そのおかげかどうかは知らないが、幾分技の威力が増している気がする。
『ごめんなさい、ルシファー。私も当たり前になっていて忘れていたわ』
『お前が謝ることではない』
『そうじゃな。アイドスは念話しかできぬ。言葉を発せぬ以上、儂のことを話さなかった御主が悪い』
『……どうでもいいが、来るぞ』
呆れたようなセリカの言葉で、私たちは意識を死霊に向けた。
◆
魔術と斬撃を駆使し死霊を全滅させるのに、そう時間はかからなかった。
余り長居すべきではないと、水鏡の部屋から冥き途に繋がる転移門があった場所まで戻る。

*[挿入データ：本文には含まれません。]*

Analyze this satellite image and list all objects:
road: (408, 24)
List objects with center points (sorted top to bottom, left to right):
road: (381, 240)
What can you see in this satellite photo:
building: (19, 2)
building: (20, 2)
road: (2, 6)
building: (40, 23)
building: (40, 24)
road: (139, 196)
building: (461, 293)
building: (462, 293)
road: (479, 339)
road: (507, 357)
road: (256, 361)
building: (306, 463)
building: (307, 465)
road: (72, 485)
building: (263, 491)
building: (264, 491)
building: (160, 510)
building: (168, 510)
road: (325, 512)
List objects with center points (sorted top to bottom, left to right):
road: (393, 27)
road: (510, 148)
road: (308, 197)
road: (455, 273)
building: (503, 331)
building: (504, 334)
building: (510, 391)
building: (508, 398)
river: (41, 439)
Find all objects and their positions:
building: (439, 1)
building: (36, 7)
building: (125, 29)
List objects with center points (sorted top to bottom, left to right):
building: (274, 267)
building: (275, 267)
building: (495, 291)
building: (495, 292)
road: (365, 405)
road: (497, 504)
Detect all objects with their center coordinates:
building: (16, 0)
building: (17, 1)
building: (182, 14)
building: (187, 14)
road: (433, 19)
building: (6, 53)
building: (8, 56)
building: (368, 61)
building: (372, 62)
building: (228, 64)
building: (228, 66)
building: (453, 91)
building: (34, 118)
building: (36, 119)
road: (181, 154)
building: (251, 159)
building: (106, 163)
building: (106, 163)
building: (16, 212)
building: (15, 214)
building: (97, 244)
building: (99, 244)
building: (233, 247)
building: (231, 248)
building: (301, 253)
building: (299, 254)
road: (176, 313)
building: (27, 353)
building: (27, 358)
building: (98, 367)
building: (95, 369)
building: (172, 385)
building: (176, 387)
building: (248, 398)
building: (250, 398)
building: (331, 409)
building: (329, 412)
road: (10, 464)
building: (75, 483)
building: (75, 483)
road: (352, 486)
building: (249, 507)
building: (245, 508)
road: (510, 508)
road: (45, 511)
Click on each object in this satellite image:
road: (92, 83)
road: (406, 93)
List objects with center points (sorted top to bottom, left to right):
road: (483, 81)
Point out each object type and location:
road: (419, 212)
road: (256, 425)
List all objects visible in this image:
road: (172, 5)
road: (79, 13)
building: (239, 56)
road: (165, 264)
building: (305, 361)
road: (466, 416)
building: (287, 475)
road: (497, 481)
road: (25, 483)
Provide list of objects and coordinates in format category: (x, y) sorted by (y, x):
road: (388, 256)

「ここまで来れば安心じゃろう。儂は再び召喚石に戻ろう。
……次はもう少し手応えのある者が相手だと良いの」
「私たちも戻ります。主よ、またこのようなことがあれば、いつでも」
そう告げて、それぞれの魔石に姿を消していく使い魔たち。
見慣れた光景なのか、シャマーラは特に驚くようなことはない。
レクシュミも同様に関心はあるようだが、表情に変化はなかった。
「水鏡は不良品ってことは分かったけど、結局事件の原因までは分からなかったですね」
「いや、だが遺品だけでも回収できた。お前たちには礼を言う。
後日、依頼料は払わせてもらう。城を訪ね、私の名を出すといい」
当初の予定の通り、レクシュミは支払いの交渉に入っていた。
その話を聞く傍ら、何かに意識を向けているセリカに気付く。
「どうした?」
「……転移門が起動している」
視線を向ければ、確かに陣は起動していた。
それと共に、オディオの気配が先程より強く感じられるようになっている。
――それだけではない。
「セリカ、この先は冥き途。冥府とこの世を繋ぐ場所だ」
「冥き途……。誰かに呼ばれている気がする。この先にいる誰かに」
冥き途にいる者は、転生を待つ死霊と冥き途の番犬ケルベロス。
冥府そのものである、古神タルタロス。
そして番犬と共に門を守護する一角公と同じ、ソロモンの魔神。
「……ナベリウス」
呟いた言葉は半分懐かしさを含んでいたように感じた。
そう、客観的に思うのも無理も無い。
私は会ったことはないが、熾天魔王は会った事があるのだろうから。
……しかしもう一柱忘れている気がする。
何か重要な――。
いや、所詮は他人の記憶なのだから、気のせいかもしれない。
それよりセリカの言動。
そして、向こうから感じるオディオの気配。
かの魔神になにかあったのだろうか。
だが、ならばそれ以外に感じる懐かしい二つの魔神の気配はいったい何を意味している……?
あの二人は確か、ナベリウスの盟友ではなかったか。
それだけではない。
この先から感じるのだ。
オディオの他に気がかりな気配。
アイドスではない、もう一人の私の半身の気配を。
レクシュミとシャマーラの反対はあったが、この門を利用すればいつでも戻れる。
私は何とかアイドスの手を借りてレクシュミを説得し、彼らと共に転移門に足を踏み入れた。